Across the listing below, count the lines containing "весьма". Answer with that number only.

[Records supplied]
-- Opening Marker --

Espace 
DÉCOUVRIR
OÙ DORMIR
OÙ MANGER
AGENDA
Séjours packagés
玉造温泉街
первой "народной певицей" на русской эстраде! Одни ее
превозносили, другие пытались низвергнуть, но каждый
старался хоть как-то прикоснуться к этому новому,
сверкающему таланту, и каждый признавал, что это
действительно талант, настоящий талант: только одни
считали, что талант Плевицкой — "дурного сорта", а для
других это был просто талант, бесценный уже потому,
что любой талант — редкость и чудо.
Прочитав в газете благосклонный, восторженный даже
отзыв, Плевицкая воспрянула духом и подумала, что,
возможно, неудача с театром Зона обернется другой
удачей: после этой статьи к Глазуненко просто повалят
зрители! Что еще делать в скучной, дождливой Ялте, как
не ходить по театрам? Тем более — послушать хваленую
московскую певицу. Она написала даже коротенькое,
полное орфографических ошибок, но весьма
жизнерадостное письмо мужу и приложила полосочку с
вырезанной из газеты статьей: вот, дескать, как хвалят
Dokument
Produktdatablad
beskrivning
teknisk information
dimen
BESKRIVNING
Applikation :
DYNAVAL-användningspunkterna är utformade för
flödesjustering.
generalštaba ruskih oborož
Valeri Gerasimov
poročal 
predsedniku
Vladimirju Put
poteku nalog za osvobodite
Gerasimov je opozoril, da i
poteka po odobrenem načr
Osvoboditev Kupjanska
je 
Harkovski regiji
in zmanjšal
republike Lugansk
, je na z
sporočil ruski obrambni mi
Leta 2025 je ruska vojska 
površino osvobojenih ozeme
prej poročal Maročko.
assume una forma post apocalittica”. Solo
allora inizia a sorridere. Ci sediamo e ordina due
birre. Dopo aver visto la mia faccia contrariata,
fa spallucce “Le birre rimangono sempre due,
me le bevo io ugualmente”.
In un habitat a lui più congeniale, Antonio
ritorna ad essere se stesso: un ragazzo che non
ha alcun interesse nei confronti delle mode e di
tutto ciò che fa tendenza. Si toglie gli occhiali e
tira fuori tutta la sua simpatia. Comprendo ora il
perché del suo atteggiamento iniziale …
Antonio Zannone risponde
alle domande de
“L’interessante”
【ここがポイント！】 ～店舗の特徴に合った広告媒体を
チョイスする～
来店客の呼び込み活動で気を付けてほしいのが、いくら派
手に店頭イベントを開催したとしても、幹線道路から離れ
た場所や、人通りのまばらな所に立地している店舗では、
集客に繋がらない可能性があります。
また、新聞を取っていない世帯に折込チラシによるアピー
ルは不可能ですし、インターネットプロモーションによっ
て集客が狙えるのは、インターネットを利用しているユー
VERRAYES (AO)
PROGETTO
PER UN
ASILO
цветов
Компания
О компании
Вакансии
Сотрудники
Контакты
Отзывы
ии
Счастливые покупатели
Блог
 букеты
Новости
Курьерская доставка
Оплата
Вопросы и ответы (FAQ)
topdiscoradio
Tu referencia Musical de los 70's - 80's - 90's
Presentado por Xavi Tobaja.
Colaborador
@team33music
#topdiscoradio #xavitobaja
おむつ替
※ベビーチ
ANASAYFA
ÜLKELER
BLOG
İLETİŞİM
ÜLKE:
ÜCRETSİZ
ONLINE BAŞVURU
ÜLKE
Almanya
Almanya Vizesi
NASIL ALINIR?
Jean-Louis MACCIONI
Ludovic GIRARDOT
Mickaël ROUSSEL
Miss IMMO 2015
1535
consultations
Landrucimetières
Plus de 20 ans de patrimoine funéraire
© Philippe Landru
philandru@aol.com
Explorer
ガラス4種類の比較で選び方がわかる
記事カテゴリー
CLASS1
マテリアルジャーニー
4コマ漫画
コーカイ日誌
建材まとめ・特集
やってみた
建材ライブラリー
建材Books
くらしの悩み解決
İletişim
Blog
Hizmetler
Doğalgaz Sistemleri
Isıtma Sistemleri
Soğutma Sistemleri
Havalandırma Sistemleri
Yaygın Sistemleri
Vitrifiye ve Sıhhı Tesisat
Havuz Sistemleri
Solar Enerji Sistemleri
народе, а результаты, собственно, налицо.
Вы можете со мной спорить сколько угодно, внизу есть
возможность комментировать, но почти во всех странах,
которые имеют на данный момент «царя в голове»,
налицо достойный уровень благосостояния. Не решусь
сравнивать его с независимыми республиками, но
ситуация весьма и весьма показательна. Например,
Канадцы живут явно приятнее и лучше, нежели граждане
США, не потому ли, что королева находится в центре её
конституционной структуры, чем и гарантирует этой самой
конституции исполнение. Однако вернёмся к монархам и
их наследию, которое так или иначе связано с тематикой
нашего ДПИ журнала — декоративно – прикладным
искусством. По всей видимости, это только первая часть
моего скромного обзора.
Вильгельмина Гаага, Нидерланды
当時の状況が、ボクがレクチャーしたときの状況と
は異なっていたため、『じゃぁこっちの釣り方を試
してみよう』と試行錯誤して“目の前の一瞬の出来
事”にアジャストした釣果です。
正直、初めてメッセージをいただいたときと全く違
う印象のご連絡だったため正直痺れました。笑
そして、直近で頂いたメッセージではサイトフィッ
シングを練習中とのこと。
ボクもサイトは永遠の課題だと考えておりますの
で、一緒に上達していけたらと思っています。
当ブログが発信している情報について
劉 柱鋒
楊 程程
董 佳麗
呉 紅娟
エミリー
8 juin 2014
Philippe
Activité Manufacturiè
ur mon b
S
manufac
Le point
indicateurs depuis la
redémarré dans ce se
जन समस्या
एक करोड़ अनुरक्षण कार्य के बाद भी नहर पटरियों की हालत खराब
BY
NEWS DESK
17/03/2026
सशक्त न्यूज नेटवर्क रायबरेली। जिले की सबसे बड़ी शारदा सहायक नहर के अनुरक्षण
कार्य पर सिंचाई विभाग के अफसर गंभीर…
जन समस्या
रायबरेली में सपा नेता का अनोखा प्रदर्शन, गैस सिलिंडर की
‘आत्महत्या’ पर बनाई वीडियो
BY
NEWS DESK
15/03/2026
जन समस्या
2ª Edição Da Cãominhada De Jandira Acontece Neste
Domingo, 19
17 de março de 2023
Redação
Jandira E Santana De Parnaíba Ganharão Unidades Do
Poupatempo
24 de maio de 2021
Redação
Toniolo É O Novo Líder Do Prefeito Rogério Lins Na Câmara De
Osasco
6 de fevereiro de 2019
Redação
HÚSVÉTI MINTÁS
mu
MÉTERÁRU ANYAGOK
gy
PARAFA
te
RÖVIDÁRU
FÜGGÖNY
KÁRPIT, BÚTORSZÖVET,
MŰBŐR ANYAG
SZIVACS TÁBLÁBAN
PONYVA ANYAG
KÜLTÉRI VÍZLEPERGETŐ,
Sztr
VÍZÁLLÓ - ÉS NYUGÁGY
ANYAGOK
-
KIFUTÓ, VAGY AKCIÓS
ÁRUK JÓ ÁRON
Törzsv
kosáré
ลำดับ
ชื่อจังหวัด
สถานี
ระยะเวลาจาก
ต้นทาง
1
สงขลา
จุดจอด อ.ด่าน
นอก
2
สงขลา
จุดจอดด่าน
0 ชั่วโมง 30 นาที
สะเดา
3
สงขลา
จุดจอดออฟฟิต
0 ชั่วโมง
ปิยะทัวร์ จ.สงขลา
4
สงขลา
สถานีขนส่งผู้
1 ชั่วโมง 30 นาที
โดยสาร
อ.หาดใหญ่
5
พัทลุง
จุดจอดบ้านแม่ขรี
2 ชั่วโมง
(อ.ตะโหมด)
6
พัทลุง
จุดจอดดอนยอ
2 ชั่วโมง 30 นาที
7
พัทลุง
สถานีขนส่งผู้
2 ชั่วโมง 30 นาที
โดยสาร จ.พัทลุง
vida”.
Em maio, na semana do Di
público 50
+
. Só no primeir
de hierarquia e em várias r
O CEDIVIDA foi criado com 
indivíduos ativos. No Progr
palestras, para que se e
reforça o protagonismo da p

-- Closing Marker --

[Exercise answer]
2